Operational security. Almost all organizations (companies, universities, and so on) today have networks that are attached to the public Internet. These networks therefore can potentially be compromised. Attackers can attempt to deposit worms into the hosts in the network, obtain corporate secrets, map the internal network configurations, and launch DoS attacks. We’ll see in Section 8.9 that operational devices such as firewalls and intrusion detection systems are used to counter attacks against an organization’s network. A firewall sits between the organization’s network and the public network, controlling packet access to and from the network. An intrusion detection system performs “deep packet inspection,” alerting the network administrators about suspicious activity.
Having established what we mean by network security, let’s next consider exactly what information an intruder may have access to, and what actions can be taken by the intruder. Figure 8.1 illustrates the scenario. Alice, the sender, wants to send data to Bob, the receiver. In order to exchange data securely, while meeting the requirements of confidentiality, end-point authentication, and message integrity, Alice and Bob will exchange control messages and data messages (in much the same way that TCP senders and receivers exchange control segments and data segments).
Figure 8.1 Sender, receiver, and intruder (Alice, Bob, and Trudy)
All or some of these messages will typically be encrypted. As discussed in Section 1.6, an intruder can potentially perform
eavesdropping—sniffing and recording control and data messages on the channel.

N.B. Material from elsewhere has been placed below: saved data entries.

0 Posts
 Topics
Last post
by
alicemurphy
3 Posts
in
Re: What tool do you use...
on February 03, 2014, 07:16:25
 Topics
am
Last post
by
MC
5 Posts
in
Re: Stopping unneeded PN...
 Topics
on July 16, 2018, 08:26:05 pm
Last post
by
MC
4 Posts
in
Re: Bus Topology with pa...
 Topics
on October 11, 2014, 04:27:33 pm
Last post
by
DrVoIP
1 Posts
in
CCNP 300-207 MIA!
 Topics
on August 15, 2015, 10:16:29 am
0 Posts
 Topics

modification, insertion, or deletion of messages or message content.
As we’ll see, unless appropriate countermeasures are taken, these capabilities allow an intruder to mount a wide variety of security attacks: snooping on communication (possibly stealing passwords and data), impersonating another entity, hijacking an ongoing session, denying service to legitimate network users by overloading system resources, and so on. A summary of reported attacks is maintained at the CERT Coordination Center [CERT 2016].
Having established that there are indeed real threats loose in the Internet, what are the Internet equivalents of Alice and Bob, our friends who need to communicate securely? Certainly, Bob and Alice might be human users at two end systems, for example, a real Alice and a real Bob who really do want to exchange secure e-mail. They might also be participants in an electronic commerce transaction. For example, a real Bob might want to transfer his credit card number securely to a Web server to purchase an item online. Similarly, a real Alice might want to interact with her bank online. The parties needing secure communication might themselves also be part of the network infrastructure. Recall that the domain name system (DNS, see Section 2.4) or routing daemons that exchange routing information (see Chapter 5) require secure communication between two parties. The same is true for network management applications, a topic we examined in Chapter 5). An intruder that could actively interfere with DNS lookups (as discussed in Section 2.4), routing computations [RFC 4272], or network management functions [RFC 3414] could wreak havoc in the Internet.
Having now established the framework, a few of the most important definitions, and the need for network security, let us next delve into cryptography. While the use of cryptography in providing confidentiality is self-evident, we’ll see shortly that it is also central to providing end-point authentication and message integrity—making cryptography a cornerstone of network security.